[Stored data entries]
--- START ---

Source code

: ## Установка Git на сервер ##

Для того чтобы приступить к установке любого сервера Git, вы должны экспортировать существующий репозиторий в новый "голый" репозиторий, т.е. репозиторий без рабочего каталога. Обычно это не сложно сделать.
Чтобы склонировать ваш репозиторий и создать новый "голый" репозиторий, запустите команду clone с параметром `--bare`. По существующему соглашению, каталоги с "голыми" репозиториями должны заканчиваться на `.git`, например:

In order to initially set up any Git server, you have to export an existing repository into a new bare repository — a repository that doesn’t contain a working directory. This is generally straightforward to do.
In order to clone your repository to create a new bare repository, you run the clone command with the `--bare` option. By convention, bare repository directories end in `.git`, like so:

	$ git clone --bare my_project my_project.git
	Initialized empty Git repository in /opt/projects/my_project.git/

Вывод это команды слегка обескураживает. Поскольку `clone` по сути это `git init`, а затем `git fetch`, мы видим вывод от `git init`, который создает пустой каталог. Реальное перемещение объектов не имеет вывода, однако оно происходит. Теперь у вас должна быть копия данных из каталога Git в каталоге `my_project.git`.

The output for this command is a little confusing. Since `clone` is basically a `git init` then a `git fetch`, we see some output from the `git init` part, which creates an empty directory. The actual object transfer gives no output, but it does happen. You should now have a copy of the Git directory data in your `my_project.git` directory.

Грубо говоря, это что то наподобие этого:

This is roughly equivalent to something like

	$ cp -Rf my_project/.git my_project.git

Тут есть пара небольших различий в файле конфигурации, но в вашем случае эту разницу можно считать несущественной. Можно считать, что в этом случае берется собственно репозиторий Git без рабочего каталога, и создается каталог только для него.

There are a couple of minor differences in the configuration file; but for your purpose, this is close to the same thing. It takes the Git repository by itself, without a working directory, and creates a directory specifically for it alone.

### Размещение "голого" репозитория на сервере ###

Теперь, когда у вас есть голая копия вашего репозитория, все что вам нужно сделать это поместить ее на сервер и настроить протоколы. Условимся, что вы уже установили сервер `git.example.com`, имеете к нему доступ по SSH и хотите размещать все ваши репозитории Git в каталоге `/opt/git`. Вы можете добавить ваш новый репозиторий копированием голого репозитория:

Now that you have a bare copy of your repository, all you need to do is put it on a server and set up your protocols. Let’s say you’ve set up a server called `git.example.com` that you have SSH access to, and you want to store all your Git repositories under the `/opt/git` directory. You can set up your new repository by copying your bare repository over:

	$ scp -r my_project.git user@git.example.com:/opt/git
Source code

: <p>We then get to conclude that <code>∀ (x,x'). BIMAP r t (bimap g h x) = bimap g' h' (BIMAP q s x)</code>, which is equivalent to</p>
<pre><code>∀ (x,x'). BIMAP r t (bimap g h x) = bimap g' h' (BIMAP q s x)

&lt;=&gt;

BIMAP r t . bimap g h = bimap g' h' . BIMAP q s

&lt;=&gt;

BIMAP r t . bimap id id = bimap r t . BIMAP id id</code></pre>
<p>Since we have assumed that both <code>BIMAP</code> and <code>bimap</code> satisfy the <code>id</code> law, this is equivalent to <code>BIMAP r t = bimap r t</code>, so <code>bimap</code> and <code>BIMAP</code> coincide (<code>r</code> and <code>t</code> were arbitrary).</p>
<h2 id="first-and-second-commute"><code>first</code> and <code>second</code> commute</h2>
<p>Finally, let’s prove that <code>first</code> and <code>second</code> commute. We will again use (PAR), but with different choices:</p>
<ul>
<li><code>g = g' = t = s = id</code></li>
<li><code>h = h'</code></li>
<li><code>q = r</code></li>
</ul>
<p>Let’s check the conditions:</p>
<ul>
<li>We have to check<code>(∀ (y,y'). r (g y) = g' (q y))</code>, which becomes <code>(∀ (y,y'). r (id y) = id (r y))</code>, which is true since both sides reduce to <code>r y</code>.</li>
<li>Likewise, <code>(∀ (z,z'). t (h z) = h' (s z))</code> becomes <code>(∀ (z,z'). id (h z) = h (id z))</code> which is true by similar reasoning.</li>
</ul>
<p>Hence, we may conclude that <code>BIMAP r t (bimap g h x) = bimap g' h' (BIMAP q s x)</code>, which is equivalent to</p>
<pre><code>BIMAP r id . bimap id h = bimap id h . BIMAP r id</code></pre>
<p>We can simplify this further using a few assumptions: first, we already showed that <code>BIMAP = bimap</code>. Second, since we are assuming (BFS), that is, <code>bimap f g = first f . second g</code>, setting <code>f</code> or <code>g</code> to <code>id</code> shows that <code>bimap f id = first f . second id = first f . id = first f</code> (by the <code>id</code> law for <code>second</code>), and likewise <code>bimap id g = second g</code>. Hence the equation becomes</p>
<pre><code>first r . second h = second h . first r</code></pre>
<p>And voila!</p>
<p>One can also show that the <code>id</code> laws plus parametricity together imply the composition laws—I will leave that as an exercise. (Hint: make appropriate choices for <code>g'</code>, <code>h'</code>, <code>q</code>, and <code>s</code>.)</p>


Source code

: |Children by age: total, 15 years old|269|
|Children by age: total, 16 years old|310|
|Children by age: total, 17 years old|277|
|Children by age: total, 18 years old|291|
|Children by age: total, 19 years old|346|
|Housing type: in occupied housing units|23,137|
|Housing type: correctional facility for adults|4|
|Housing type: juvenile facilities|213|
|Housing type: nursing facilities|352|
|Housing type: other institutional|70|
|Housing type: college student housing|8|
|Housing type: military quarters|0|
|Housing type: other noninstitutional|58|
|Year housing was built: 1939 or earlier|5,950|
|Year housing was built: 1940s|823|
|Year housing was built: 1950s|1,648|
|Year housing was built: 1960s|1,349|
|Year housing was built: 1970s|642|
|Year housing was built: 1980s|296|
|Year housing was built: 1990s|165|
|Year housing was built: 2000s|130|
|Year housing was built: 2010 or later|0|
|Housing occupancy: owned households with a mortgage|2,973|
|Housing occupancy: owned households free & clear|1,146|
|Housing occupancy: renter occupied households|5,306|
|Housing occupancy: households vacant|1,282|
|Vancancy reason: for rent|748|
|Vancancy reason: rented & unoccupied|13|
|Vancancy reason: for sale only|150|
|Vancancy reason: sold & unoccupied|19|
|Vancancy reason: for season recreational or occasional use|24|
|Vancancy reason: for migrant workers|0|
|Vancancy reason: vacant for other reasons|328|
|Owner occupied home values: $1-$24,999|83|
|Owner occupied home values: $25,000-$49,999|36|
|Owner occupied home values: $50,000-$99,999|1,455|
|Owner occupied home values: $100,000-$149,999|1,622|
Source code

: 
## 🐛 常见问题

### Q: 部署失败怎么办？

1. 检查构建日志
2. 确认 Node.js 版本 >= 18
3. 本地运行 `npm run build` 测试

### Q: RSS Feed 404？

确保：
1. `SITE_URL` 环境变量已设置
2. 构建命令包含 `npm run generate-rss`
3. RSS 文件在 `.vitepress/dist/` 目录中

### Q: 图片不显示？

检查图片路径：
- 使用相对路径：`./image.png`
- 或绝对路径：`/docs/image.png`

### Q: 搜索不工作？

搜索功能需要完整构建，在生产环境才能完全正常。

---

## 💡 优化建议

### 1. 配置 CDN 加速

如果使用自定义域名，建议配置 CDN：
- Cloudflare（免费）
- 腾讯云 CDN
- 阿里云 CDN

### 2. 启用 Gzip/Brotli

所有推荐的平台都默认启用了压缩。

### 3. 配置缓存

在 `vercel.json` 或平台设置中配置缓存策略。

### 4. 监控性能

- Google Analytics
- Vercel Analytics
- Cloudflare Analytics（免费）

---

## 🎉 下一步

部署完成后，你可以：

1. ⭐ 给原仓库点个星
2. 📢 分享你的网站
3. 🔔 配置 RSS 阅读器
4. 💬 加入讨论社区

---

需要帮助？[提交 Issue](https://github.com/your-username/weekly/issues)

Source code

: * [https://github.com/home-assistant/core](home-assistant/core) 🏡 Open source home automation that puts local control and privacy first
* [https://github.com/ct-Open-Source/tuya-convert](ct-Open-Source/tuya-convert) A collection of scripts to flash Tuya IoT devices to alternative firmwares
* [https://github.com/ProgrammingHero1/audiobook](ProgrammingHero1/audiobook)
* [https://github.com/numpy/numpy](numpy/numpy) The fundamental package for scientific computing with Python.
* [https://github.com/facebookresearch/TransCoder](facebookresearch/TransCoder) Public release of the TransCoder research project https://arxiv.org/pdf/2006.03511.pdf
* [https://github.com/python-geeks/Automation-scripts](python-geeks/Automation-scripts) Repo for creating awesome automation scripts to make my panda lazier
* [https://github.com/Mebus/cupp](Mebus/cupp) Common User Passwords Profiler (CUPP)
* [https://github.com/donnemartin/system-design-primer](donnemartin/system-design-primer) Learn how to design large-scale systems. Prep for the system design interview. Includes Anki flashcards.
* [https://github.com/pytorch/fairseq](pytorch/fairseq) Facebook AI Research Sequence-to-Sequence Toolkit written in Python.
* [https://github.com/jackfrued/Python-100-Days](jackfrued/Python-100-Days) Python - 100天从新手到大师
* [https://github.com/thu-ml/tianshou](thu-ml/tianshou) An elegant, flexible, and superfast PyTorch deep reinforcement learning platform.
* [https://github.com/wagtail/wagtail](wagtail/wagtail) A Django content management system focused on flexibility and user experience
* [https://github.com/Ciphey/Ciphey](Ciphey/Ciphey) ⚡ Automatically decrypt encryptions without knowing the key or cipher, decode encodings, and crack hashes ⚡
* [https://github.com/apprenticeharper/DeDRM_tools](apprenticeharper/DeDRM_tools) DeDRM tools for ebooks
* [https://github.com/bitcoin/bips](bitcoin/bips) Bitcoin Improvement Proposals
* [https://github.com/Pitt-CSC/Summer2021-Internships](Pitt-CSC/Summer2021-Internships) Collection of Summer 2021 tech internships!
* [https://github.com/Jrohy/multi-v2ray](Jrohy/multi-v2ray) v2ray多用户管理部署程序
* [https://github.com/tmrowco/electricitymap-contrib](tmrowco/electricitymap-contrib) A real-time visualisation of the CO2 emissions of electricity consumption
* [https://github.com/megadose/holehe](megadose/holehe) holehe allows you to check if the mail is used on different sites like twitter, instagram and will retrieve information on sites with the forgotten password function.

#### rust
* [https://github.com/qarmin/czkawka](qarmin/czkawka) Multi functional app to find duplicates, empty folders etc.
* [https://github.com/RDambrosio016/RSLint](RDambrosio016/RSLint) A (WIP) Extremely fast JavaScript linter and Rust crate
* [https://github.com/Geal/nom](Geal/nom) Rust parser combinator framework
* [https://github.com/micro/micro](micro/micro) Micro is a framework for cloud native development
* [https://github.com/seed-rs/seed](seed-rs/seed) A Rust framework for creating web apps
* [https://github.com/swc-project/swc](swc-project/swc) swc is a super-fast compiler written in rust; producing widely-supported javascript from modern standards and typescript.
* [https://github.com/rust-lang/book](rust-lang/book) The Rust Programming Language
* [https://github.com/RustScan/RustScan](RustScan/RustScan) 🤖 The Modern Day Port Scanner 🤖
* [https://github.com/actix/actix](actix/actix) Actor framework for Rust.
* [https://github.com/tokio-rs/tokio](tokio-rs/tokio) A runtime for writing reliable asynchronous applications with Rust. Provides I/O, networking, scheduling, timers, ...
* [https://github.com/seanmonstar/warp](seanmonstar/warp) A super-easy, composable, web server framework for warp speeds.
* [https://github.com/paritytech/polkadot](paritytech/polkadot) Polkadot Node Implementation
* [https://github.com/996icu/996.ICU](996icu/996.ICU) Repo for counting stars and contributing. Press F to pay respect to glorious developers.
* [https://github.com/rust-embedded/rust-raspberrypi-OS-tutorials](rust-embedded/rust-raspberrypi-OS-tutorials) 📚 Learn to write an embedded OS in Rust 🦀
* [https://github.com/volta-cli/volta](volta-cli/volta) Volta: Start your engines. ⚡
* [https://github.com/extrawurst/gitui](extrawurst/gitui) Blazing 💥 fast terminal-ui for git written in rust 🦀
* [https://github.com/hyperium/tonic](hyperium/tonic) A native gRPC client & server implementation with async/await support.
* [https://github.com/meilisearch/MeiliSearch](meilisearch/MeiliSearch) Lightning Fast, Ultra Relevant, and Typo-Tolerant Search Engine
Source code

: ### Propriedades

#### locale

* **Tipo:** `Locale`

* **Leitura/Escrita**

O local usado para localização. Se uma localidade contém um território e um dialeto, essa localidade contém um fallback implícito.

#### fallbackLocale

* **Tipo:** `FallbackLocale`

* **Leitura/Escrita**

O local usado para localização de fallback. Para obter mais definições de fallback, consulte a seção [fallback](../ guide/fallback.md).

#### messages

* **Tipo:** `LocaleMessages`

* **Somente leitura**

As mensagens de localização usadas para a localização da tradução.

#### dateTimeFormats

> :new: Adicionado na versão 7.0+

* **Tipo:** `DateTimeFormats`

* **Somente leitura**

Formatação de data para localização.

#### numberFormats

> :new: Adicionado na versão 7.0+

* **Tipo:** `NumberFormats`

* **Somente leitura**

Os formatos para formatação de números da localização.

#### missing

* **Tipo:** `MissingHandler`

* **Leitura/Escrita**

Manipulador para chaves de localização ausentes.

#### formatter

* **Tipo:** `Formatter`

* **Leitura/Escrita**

--- END ---

● **WHAT NEEDS TO BE DONE**
Extract each line of the entries above that contains the word "make", matching case exactly, and copy those lines in full.

● **EXERCISE SOLUTION**
<p>One can also show that the <code>id</code> laws plus parametricity together imply the composition laws—I will leave that as an exercise. (Hint: make appropriate choices for <code>g'</code>, <code>h'</code>, <code>q</code>, and <code>s</code>.)</p>
* [https://github.com/python-geeks/Automation-scripts](python-geeks/Automation-scripts) Repo for creating awesome automation scripts to make my panda lazier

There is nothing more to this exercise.